**Text provided:**
********

Handover would be implemented if AURI aircraft struck at targets in Malaysia and the Royal Air Force response, Plan Addington (V-Bomber strikes on Indonesia targets), put into action. Darwin would be one of the bases from which Vulcan bombers would operate.

The landing of Indonesian paratroops in northern Johore on September 2, 1964, was interpreted as an escalation of the Indonesian threat. As a result the Australian Cabinet decided to deploy 16 armed Sabres and 170 support personnel from No. 76 Squadron and No. 481 (Maintenance) Squadron, commanded by Wing Commander G.R Harvey, to Darwin.

Many of the junior officers deployed were later promoted to air rank - Pilot Officer (Air Marshal) Doug Riding, Flying Officer (Air Commodore) I.H. Whisker and Flying Officer (Air Commodore) J.B MacNaughton, for example.

The aircraft arrived during the afternoon of September 8 and were on constant, and various levels, of alert.

********

**Given records:**
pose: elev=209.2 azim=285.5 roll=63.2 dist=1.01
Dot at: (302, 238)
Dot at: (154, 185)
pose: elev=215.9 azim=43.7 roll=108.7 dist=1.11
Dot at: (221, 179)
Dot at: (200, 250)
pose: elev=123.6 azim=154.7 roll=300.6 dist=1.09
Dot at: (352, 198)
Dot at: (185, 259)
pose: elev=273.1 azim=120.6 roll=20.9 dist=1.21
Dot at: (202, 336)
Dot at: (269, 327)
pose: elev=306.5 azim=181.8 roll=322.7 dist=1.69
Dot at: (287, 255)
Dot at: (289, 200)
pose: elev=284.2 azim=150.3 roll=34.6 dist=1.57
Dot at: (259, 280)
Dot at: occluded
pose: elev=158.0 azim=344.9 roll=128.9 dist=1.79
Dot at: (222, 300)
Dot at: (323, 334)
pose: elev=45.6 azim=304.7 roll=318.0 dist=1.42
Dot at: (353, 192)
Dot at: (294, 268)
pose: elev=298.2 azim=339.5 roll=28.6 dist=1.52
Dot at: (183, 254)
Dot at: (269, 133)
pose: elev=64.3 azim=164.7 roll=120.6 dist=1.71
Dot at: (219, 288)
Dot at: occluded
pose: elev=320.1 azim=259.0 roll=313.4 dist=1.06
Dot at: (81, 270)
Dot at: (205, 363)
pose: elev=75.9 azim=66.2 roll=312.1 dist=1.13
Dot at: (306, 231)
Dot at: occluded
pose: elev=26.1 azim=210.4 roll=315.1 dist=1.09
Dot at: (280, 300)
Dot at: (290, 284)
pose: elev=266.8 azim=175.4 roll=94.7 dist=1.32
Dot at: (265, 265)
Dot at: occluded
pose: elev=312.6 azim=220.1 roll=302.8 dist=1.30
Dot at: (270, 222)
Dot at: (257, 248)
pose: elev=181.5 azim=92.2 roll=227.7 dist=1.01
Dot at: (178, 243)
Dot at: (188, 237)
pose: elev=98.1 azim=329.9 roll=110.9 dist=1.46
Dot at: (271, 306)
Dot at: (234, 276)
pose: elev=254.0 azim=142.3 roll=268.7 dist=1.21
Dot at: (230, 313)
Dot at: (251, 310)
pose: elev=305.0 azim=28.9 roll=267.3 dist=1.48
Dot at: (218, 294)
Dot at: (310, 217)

********

**What to produce:** Continue the text about the 1964 Sabre deployment to Darwin from its final sentence onward.

**Exercise output:**
The original requirement was for two Sabres to be on five-minute alert and four at 15-minute readiness.

This was reduced to four aircraft on September 18 and then to two on September 22. These requirements remained in force until October 17 when the commitment was again reduced to two aircraft on 15-minute daylight alert.

The improvement in the international situation led to the reduction in the fighter force to eight aircraft on October 20.

An Air Defence Control Centre was activated at the rear of the No. 2 Control and Reporting Unit operations room.

Three Air Force officers - Group Captain A.F. Mather, Officer Commanding No. 81 wing, who acted as the Area Air Defence Commander; Wing Commander W. F. Waldock, Commanding Officer No. 2 Control and Reporting Unit; and Flying Officer R. Budd, the No. 81 Wing Intelligence Officer - manned this facility.

Provision was made for representatives of the Army, Navy, Department of Civil Aviation and the Civil Defence Organisation. Only one interception was made by the Darwin detachment - a Canberra bomber from No. 1 Operational Conversion Unit on September 11.

However, training missions that included practice interceptions, air-to-ground gunnery, aircraft combat manoeuvres, dive bombing, high/low strikes, night ground control interceptions and ground control approach training were flown in parallel with the readiness commitments.

There were serious shortcomings in the active and passive defensive measures then in place at Darwin. The Air Force had been placed on alert in isolation.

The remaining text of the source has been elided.